Directed by: Eugene Jarecki

Against the backdrop of the 2016 Presidential Election, Eugene Jarecki takes Elvis Presley’s Rolls Royce on a road trip around America. In addition to a host of famous faces, he meets ordinary citizens who have had their lives affected by ‘The King’. Along the way he charts the rise and fall of Presley, and how his journey mirrors that of the country that made him.

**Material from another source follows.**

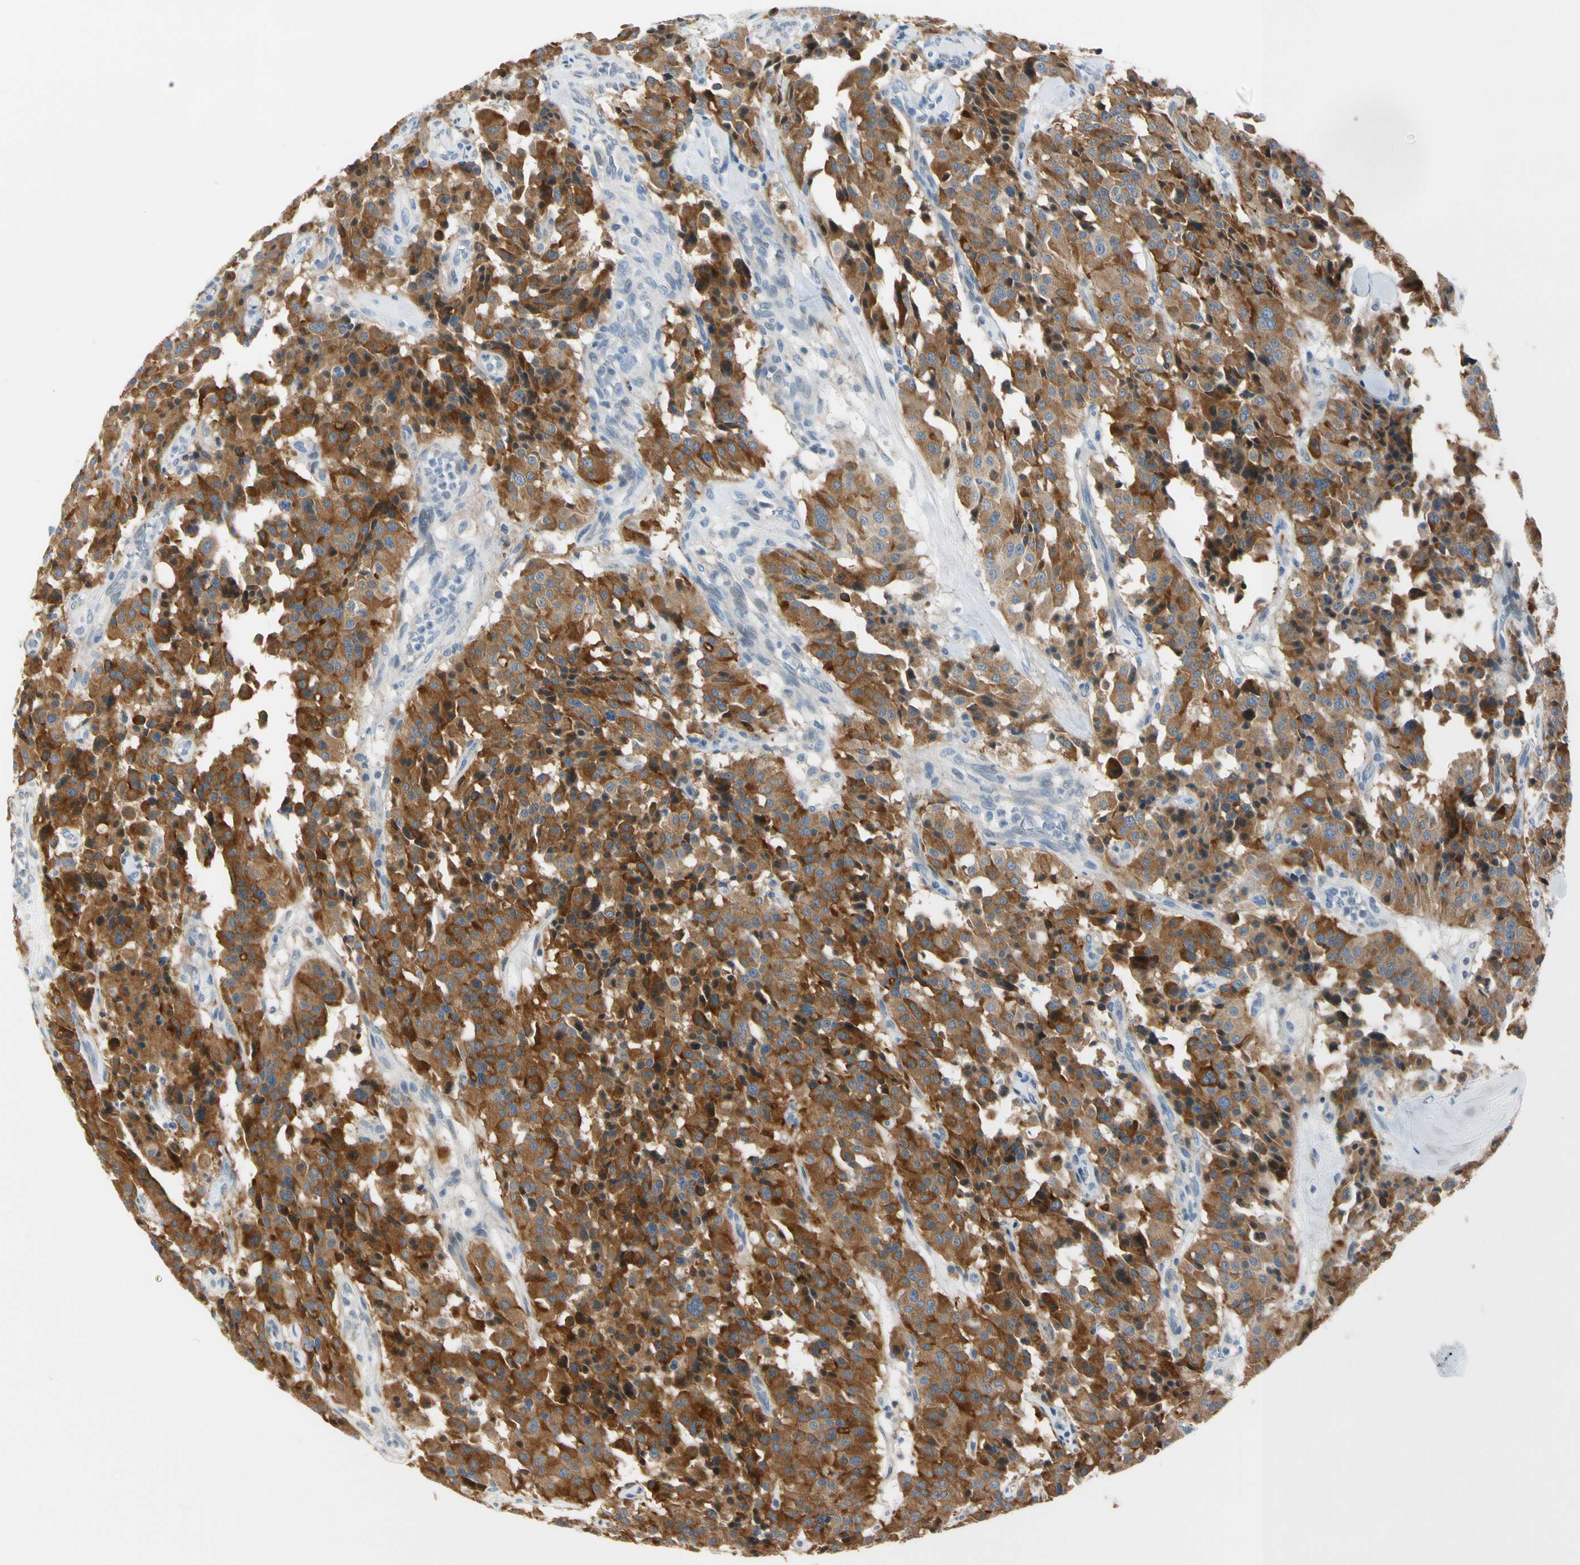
{"staining": {"intensity": "moderate", "quantity": ">75%", "location": "cytoplasmic/membranous"}, "tissue": "carcinoid", "cell_type": "Tumor cells", "image_type": "cancer", "snomed": [{"axis": "morphology", "description": "Carcinoid, malignant, NOS"}, {"axis": "topography", "description": "Lung"}], "caption": "The image reveals immunohistochemical staining of carcinoid (malignant). There is moderate cytoplasmic/membranous staining is appreciated in approximately >75% of tumor cells. The protein is shown in brown color, while the nuclei are stained blue.", "gene": "NPDC1", "patient": {"sex": "male", "age": 30}}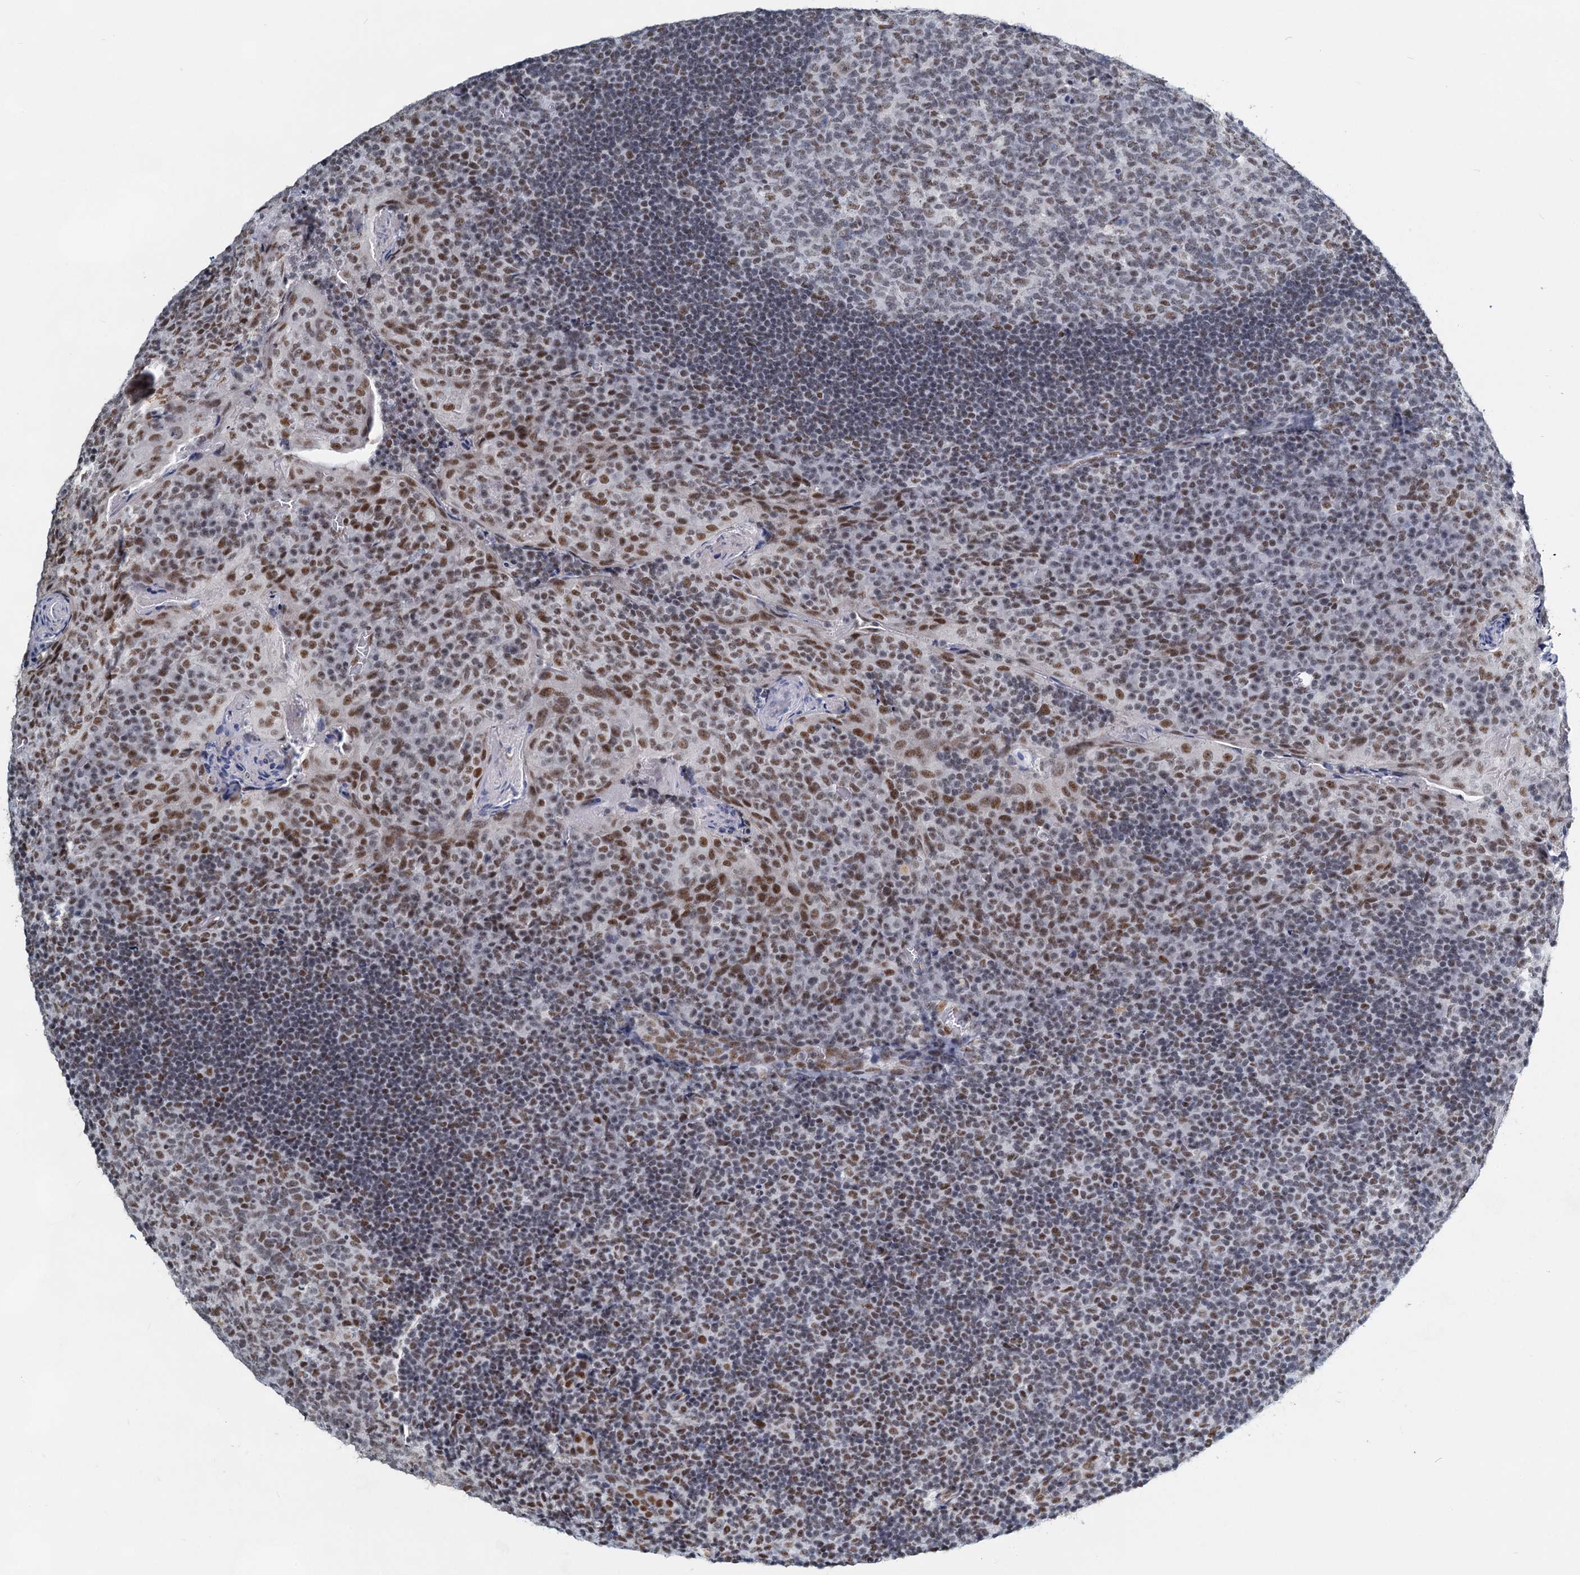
{"staining": {"intensity": "weak", "quantity": "25%-75%", "location": "nuclear"}, "tissue": "tonsil", "cell_type": "Germinal center cells", "image_type": "normal", "snomed": [{"axis": "morphology", "description": "Normal tissue, NOS"}, {"axis": "topography", "description": "Tonsil"}], "caption": "IHC of unremarkable human tonsil displays low levels of weak nuclear positivity in about 25%-75% of germinal center cells. The protein is shown in brown color, while the nuclei are stained blue.", "gene": "METTL14", "patient": {"sex": "male", "age": 17}}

Jarecki is joined on his road trip by a fantastic cast of talking heads. Ethan Hawke, Chuck D, Van Jones, Emmy Lou Harris, Dan Rather and so many others offer their views on Elvis and America, and they all have something interesting to say (with the possible exception of Ashton Kutcher and his musings on fame). They aren’t always right in their assertions however; at one point Alec Baldwin says to the camera, with complete and utter certitude, “Trump’s not going to win [the election]”. Watching from 2018, you can almost feel him wincing.

Although The King is sympathetic to Presley, it’s never hagiographic. The most interesting thoughts come from those who regarded him with distrust and anger. Chuck D, who famously called Elvis a racist in the song ‘Fight The Power’, explains his thinking. Together with CNN contributor Van Jones, he explains the frustration many African-Americans felt at seeing their music repurposed for white audiences, whilst segregation and other racist atrocities were still in full flow. And unlike plenty of his celebrity peers, Elvis stayed largely silent on civil rights issues. He didn’t march with Martin Luther King. To a good deal of black folk, he was a hypocrite.Even amongst those who laud Presley as a hero, the focus here is largely on the poor decisions he made, and the way America both built him up and destroyed him. “Elvis picked money at every turn”, says Ethan Hawke, “And where did that leave him? Dead and fat on the toilet at forty-two”. The King closes on ‘fat Elvis’ performing in Vegas. Suffering the effects of his pill addiction, bloated and clearly embarrassed, this version of Elvis is hard to watch. Jarecki opines that this Elvis – this swollen, sick version of something once so beautiful – is where America is right now. As metaphors go, it is pretty close to perfection.

The King has an absurd scope. In less than two hours it covers both the whole of Elvis’s career, and nearly every hot button issue facing America today. It’s a daunting, ambitious project, especially using Jarecki’s freewheeling approach. It could have easily gone wrong.

And yet, the enormous, decadent, convoluted documentary suits its subjects, both Elvis and America, down to the ground. Watching The King feels like standing in front of an open fire hydrant and getting soaked; history, opinion, music, images and debates are blasted in your face, and before you’ve had time to process one thing, the film has moved on. You have to run to keep up. It’s invigorating and exhausting – the perfect document of these strange times, filtered through the lens of a twentieth century legend.